Ce qui fermente sous le soleil de Dakar

Le matin, après le mouvement au bord du bassin, le corps ne demande pas seulement à bouger. Il demande à être nourri de quelque chose de vivant.

À Maison Esmeralda Dakar, ce vivant vient souvent du jardin et de la fermentation.

Ce n’est pas une mode venue d’ailleurs. C’est une mémoire.

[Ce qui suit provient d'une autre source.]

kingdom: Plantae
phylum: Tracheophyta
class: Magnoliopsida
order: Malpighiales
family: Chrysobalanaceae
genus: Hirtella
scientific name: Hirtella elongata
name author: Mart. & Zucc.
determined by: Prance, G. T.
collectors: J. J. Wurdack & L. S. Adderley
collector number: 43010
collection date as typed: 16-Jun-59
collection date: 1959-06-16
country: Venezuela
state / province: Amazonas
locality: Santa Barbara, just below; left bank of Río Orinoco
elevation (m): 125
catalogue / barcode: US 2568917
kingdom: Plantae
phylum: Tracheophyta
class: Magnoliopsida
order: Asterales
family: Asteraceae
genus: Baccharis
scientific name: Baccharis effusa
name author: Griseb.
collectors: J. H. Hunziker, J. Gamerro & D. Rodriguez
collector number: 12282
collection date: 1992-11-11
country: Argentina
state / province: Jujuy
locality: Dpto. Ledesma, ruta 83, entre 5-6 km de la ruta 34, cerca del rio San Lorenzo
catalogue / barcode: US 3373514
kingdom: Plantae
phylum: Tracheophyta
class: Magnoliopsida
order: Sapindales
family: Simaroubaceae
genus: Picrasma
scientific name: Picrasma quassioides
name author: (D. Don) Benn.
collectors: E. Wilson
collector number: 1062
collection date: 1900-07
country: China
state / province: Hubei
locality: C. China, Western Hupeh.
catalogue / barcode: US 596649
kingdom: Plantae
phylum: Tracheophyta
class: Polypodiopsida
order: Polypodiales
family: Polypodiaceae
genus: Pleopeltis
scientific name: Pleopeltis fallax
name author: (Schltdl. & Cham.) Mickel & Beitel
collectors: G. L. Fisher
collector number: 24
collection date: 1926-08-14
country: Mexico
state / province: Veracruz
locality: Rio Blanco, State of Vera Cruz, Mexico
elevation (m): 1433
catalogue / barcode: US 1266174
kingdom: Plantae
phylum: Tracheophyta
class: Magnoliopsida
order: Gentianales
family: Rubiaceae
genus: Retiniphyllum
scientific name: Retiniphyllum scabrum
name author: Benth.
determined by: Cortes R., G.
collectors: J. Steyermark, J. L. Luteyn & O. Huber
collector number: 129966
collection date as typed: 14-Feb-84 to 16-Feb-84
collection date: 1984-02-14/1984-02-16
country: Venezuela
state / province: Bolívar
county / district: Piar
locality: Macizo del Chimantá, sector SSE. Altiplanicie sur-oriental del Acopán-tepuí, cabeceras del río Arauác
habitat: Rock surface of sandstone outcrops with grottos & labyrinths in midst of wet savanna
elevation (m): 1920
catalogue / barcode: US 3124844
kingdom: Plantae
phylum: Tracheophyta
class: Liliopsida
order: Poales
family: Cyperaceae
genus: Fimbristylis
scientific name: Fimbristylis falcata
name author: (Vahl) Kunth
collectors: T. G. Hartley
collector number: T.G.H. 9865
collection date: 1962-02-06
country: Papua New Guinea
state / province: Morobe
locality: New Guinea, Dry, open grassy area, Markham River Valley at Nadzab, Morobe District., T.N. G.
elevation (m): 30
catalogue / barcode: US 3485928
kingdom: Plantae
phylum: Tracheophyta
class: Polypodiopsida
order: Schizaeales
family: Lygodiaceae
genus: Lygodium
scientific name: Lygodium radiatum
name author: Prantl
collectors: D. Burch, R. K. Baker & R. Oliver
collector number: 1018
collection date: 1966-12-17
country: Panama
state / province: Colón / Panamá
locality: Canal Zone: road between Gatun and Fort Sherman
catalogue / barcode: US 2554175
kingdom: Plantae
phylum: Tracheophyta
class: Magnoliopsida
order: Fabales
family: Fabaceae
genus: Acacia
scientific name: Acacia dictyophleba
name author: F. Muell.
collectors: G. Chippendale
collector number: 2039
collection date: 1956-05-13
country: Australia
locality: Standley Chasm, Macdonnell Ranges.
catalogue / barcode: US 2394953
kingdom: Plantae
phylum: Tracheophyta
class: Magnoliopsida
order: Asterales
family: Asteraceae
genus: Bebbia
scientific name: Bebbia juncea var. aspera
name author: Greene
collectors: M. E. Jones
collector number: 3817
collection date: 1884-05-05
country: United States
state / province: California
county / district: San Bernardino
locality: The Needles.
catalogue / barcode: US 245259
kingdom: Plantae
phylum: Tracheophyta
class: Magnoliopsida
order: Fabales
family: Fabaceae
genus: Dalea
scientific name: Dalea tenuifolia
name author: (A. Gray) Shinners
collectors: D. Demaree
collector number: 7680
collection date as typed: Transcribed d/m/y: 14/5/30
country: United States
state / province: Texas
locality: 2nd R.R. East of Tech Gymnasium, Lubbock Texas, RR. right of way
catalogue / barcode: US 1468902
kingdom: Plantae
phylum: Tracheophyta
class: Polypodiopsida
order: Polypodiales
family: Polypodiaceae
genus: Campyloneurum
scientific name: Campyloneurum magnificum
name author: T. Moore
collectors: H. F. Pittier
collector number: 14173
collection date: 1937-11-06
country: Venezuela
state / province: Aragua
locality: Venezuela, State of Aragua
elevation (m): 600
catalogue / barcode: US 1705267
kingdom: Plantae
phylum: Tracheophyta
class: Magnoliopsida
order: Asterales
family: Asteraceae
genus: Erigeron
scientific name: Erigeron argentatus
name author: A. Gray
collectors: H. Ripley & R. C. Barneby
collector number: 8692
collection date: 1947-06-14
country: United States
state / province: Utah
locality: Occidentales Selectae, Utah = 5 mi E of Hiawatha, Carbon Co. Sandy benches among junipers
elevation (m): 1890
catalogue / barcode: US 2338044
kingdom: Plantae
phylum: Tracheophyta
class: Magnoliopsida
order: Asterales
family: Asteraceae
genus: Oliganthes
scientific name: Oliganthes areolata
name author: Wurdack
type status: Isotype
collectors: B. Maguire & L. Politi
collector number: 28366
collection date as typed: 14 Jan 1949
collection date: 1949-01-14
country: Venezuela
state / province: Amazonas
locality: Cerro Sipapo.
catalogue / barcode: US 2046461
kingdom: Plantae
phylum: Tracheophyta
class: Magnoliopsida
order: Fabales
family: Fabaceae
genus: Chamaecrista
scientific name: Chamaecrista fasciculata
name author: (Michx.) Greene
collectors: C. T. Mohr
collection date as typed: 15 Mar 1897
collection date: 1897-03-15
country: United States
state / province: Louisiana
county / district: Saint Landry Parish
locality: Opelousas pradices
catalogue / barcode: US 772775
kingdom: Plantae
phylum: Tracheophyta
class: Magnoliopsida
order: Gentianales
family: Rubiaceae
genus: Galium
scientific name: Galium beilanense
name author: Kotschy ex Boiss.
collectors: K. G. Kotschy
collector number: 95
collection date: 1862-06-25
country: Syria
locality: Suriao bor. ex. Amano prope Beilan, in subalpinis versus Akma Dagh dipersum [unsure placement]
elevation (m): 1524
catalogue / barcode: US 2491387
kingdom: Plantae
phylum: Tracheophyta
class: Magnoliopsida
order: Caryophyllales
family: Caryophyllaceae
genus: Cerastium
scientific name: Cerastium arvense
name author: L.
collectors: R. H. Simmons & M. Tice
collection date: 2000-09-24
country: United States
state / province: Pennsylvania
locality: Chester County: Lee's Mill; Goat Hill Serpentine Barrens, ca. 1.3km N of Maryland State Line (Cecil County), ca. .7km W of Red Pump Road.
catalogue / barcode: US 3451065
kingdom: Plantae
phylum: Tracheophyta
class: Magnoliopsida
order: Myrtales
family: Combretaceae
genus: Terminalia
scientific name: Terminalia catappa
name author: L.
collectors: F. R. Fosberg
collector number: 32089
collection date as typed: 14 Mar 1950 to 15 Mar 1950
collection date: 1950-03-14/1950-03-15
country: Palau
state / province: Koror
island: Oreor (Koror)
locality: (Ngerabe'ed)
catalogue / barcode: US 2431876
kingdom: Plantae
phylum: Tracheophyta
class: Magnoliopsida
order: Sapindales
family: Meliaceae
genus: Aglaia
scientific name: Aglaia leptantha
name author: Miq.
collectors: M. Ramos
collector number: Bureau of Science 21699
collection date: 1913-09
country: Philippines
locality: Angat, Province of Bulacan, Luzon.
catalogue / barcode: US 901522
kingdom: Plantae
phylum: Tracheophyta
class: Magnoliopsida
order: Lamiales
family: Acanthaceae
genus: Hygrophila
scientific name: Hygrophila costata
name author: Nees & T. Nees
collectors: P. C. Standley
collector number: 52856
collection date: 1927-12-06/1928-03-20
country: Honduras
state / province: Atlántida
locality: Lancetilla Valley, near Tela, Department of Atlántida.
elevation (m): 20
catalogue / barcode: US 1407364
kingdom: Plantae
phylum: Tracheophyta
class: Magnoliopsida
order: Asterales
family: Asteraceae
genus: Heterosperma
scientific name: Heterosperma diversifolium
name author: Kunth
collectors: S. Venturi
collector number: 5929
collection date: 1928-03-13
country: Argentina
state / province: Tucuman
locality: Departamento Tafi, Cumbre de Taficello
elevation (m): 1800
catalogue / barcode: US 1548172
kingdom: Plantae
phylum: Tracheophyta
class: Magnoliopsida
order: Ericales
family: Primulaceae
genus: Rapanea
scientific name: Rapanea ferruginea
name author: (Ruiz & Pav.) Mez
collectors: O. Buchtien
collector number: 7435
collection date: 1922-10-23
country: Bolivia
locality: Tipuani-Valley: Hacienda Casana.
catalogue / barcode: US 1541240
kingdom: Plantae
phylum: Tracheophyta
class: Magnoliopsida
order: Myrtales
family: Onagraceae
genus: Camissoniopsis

Le lait caillé dans les lahals en bois, le gari de manioc, le netetou, le dawadawa… Ces saveurs ont toujours été là, bien avant que le monde parle de kombucha ou de choucroute.

La fermentation fait simplement ce que la maison cherche à faire partout : transformer ce qui est donné en quelque chose de plus profond. Ce qui pousse dans le petit jardin devient, en quelques jours, plus riche, plus vivant, plus utile au corps.

Le matin, sur la grande table, on trouve parfois un bol de lait caillé maison, un verre de gingembre légèrement pétillant ou même une bouteille de kombucha préparé ici, avec les herbes du jardin. Rien d’ostentatoire. Juste le goût vrai.

Le corps le reconnaît immédiatement : quelque chose se détend de l’intérieur, et la clarté suit.

Le mouvement prépare le corps. Ce qui fermente le nourrit de l’intérieur.

C’est la suite logique du rituel. Ensemble, ils forment une seule intention : prendre soin de soi sans bruit.

Nous ne le faisons pas pour cocher une case santé. Nous le faisons parce que cela appartient à cette maison, à ce jardin, à ce soleil. Parce que partager un aliment vivant autour de la table crée un lien plus fort que beaucoup de conversations.

Mens sana in corpore sano. Un esprit sain dans un corps sain. Ici, à Dakar, cela passe aussi par ce qui fermente lentement, en silence, sous le soleil.